Sem dúvida os seguintes fatores interferem na inefetividade das políticas públicas e no aumento da judicialização: a dificuldade de se pensar e atuar de forma sistêmica e multidisciplinar, bem como, a falta de sinergia entre os diversos órgãos que interferem no Sistema de Justiça e no Sistema de Saúde. Esses fatores podem ser revertidos em havendo planejamento e execução coordenados, sob o pressuposto de que a responsabilidade é de todos e de que há muito a construir e aprimorar(COMITÊ EXECUTIVO DO RIO GRANDE DO SUL, 2015).

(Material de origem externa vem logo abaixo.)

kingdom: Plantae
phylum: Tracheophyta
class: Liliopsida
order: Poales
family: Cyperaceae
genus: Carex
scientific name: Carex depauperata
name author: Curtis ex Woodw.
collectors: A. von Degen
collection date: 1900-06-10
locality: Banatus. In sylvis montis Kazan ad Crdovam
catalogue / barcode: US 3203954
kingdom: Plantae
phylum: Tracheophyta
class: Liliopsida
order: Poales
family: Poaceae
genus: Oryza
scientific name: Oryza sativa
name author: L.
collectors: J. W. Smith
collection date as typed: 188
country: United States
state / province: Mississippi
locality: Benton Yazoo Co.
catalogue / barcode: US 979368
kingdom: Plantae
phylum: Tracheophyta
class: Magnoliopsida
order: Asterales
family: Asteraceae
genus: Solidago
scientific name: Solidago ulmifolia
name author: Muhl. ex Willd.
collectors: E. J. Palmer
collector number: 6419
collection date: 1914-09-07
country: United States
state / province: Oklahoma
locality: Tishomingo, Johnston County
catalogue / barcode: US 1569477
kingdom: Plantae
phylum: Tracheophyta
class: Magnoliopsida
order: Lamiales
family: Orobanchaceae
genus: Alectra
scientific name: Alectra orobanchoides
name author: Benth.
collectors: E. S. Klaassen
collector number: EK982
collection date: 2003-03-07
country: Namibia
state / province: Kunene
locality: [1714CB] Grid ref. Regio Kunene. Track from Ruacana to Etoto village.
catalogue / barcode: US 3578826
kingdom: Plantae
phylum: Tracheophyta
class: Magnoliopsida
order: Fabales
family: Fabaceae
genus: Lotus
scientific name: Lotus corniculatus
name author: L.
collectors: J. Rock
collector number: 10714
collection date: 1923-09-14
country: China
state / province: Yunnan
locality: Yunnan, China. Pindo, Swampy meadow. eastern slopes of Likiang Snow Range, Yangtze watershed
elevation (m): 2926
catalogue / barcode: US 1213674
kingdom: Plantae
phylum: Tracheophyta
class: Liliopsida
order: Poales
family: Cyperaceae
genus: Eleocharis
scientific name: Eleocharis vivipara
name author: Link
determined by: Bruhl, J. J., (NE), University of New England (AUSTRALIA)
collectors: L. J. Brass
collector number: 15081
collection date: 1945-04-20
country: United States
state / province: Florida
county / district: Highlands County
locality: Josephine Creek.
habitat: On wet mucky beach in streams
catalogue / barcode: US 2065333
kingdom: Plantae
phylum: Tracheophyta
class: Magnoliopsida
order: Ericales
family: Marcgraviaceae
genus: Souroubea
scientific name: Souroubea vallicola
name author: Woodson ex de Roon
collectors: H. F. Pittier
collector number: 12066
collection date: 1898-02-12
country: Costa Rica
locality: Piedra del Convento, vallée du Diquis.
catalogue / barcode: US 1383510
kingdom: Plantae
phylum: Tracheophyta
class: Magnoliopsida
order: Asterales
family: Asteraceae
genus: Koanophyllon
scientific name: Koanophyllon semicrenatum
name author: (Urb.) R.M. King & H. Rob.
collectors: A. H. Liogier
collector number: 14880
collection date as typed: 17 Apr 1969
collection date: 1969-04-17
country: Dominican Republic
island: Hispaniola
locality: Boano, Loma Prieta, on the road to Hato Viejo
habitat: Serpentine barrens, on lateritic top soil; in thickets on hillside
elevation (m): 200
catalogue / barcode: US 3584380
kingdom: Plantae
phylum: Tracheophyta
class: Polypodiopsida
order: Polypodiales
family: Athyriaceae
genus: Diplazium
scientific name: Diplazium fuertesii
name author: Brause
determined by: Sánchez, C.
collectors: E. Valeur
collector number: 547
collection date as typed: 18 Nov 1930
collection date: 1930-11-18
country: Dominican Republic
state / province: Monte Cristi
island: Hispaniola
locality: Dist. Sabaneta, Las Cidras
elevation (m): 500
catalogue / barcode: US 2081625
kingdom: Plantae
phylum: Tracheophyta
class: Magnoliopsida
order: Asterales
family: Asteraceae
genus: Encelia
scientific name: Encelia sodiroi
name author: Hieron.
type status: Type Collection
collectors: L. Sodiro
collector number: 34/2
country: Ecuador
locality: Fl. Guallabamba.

A ação proposta fomenta a criação de Comitês Municipais para discussão da melhoria da dispensa de medicamentos, encaminha cartilhas de instrução para os membros das instituições envolvidas, realiza eventos e cursos de educação a distância que visam o aperfeiçoamento do aparato burocrático, incluindo workshops internos aos funcionários dos órgãos judiciais e das Secretarias de saúde (COMITÊ EXECUTIVO DO RIO GRANDE DO SUL, 2015).

A ―Cartilha‖ formulada, não apenas divulga entre os órgãos os objetivos do projeto, mas fornece modelos de workshops, de formulários de solicitação de medicamentos e de pareceres médicos, sugestões de quesitos para diagnóstico do fenômeno da judicialização nos municípios dentre outras informações que buscam padronizar e dar suporte de atuação tanto aos órgãos e funcionários do Executivo Judicial e Municipal quanto aos órgãos do Sistema de Justiça: Ministério Público, Poder Judiciário, Defensoria Pública e Ordem dos Advogados do Brasil.

Há inclusive a instituição de um ―Protocolo Mínimo para Ações de Saúde‖ onde são listados os documentos necessários bem como os requisitos ponderados para uma decisão favorável.